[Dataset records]
==============================

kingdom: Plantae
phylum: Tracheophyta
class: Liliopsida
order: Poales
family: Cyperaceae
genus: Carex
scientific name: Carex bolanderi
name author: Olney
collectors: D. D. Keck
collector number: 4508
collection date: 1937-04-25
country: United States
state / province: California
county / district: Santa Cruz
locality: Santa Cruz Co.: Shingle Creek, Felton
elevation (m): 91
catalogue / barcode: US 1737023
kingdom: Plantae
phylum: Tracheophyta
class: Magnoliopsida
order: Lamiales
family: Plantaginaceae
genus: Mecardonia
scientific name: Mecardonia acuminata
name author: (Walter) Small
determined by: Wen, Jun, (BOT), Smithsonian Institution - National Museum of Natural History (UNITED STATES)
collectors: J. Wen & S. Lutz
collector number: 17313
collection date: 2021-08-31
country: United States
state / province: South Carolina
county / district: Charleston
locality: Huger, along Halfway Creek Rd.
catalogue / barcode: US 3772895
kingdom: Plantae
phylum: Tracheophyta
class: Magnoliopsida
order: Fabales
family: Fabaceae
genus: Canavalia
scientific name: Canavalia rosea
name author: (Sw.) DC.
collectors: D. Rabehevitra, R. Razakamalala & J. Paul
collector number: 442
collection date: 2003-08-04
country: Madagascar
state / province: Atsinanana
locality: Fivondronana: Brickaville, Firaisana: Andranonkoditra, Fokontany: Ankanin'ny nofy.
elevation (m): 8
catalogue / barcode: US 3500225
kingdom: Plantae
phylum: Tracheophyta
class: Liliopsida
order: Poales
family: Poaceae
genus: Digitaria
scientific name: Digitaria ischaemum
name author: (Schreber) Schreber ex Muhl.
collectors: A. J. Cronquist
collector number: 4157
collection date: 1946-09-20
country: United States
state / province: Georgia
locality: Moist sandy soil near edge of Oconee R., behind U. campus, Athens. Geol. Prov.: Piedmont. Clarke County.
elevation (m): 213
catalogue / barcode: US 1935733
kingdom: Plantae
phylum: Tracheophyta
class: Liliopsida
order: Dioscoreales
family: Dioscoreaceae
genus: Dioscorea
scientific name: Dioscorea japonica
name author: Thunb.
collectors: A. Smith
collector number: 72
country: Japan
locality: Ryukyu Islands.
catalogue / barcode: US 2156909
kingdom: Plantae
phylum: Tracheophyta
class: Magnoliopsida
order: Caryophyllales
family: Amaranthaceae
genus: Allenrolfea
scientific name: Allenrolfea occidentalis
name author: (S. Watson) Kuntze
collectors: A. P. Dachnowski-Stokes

==============================

◆ Work to complete
Please copy every line of all the items above word for word, with no changes.

◆ Task output
kingdom: Plantae
phylum: Tracheophyta
class: Liliopsida
order: Poales
family: Cyperaceae
genus: Carex
scientific name: Carex bolanderi
name author: Olney
collectors: D. D. Keck
collector number: 4508
collection date: 1937-04-25
country: United States
state / province: California
county / district: Santa Cruz
locality: Santa Cruz Co.: Shingle Creek, Felton
elevation (m): 91
catalogue / barcode: US 1737023
kingdom: Plantae
phylum: Tracheophyta
class: Magnoliopsida
order: Lamiales
family: Plantaginaceae
genus: Mecardonia
scientific name: Mecardonia acuminata
name author: (Walter) Small
determined by: Wen, Jun, (BOT), Smithsonian Institution - National Museum of Natural History (UNITED STATES)
collectors: J. Wen & S. Lutz
collector number: 17313
collection date: 2021-08-31
country: United States
state / province: South Carolina
county / district: Charleston
locality: Huger, along Halfway Creek Rd.
catalogue / barcode: US 3772895
kingdom: Plantae
phylum: Tracheophyta
class: Magnoliopsida
order: Fabales
family: Fabaceae
genus: Canavalia
scientific name: Canavalia rosea
name author: (Sw.) DC.
collectors: D. Rabehevitra, R. Razakamalala & J. Paul
collector number: 442
collection date: 2003-08-04
country: Madagascar
state / province: Atsinanana
locality: Fivondronana: Brickaville, Firaisana: Andranonkoditra, Fokontany: Ankanin'ny nofy.
elevation (m): 8
catalogue / barcode: US 3500225
kingdom: Plantae
phylum: Tracheophyta
class: Liliopsida
order: Poales
family: Poaceae
genus: Digitaria
scientific name: Digitaria ischaemum
name author: (Schreber) Schreber ex Muhl.
collectors: A. J. Cronquist
collector number: 4157
collection date: 1946-09-20
country: United States
state / province: Georgia
locality: Moist sandy soil near edge of Oconee R., behind U. campus, Athens. Geol. Prov.: Piedmont. Clarke County.
elevation (m): 213
catalogue / barcode: US 1935733
kingdom: Plantae
phylum: Tracheophyta
class: Liliopsida
order: Dioscoreales
family: Dioscoreaceae
genus: Dioscorea
scientific name: Dioscorea japonica
name author: Thunb.
collectors: A. Smith
collector number: 72
country: Japan
locality: Ryukyu Islands.
catalogue / barcode: US 2156909
kingdom: Plantae
phylum: Tracheophyta
class: Magnoliopsida
order: Caryophyllales
family: Amaranthaceae
genus: Allenrolfea
scientific name: Allenrolfea occidentalis
name author: (S. Watson) Kuntze
collectors: A. P. Dachnowski-Stokes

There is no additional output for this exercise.